Exactly half a life, I thought, my skin going cold despite the hot water pattering down.

I had to get out of here!

“Dory!”

The sharpness of the tone suddenly snapped me back, and I looked dizzily up at a wet master vampire, water dripping off his now dark brown hair, and more drops trembling on his brows and lashes. Louis-Cesare clothed and dry was stunning. Louis-Cesare naked and wet could have stopped traffic for a forty-mile stretch. But my panic didn’t seem to care.

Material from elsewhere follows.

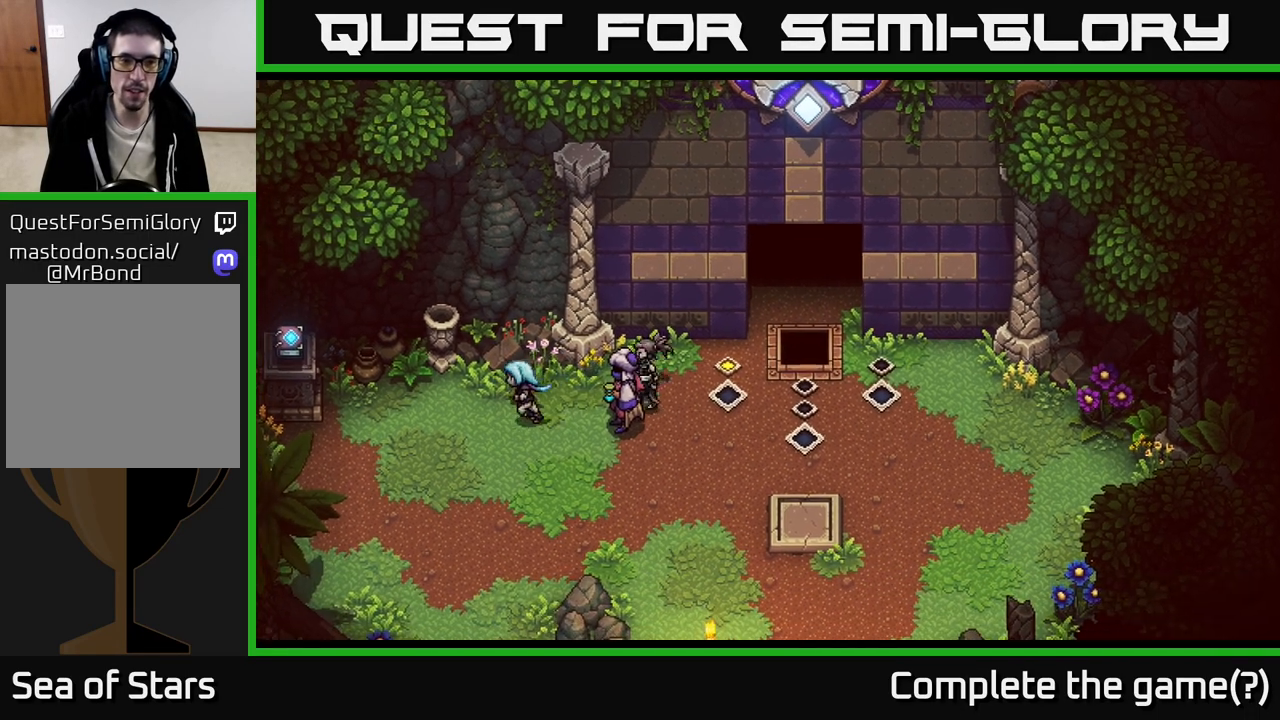
{"buttons": [], "left_stick": "right", "right_stick": "center", "events": [[117, "left_stick", "up-left"], [467, "left_stick", "right"]]}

“What is wrong?” he demanded, somehow holding on to me, despite my current, soapy state.

“I told you! I don’t remember, and Dorina—” I stopped to stare around some more, like I expected to find her hanging off the ceiling or something. Like a bat.

I was losing it.

“She isn’t here,” Louis-Cesare told me, the wrinkle a full-on frown now.

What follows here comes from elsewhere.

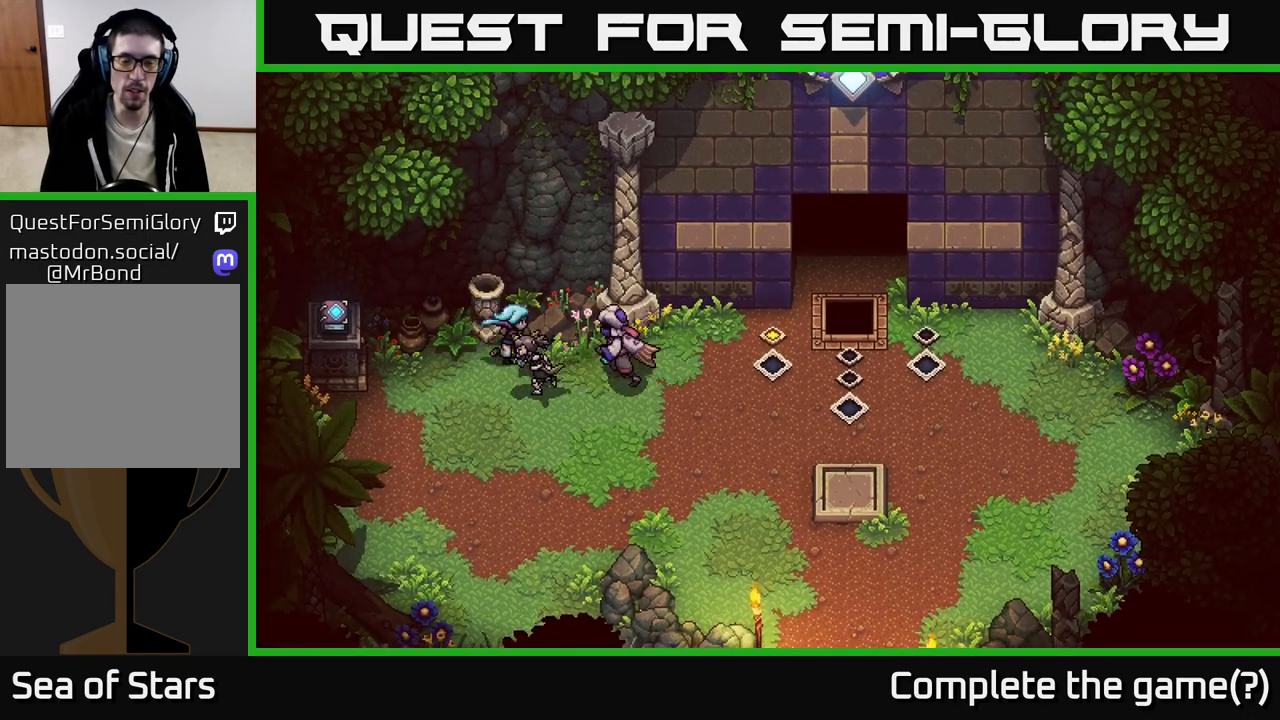
{"buttons": [], "left_stick": "right", "right_stick": "center", "events": [[83, "left_stick", "down-right"], [217, "left_stick", "right"]]}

“Well, she was a minute ago!”

“She wasn’t—”

“And how would you know?” I snarled, because he didn’t get it. I’d been told I was mad my whole life, but most of the time, it hadn’t felt like it. Most of the time, I’d moved through society—a lot of them—perfectly fine. I talked to people, I contracted work, I handled my shit.

Except when she showed up.

But even that hadn’t been so bad—okay, that was a lie; it had been fucking terrifying—but at least there were rules. Ones I’d learned to understand, to respect, to keep the scary thing inside me pacified and absent. It hadn’t been a perfect system, but it had worked.

Until now.

Because this wasn’t the rule, this wasn’t even close to the rule. I didn’t go around just losing fifteen minutes! Not with no threat in sight and when I wasn’t stressed, when I was the opposite of stressed—happy and warm and clueless, because of course the rules had changed.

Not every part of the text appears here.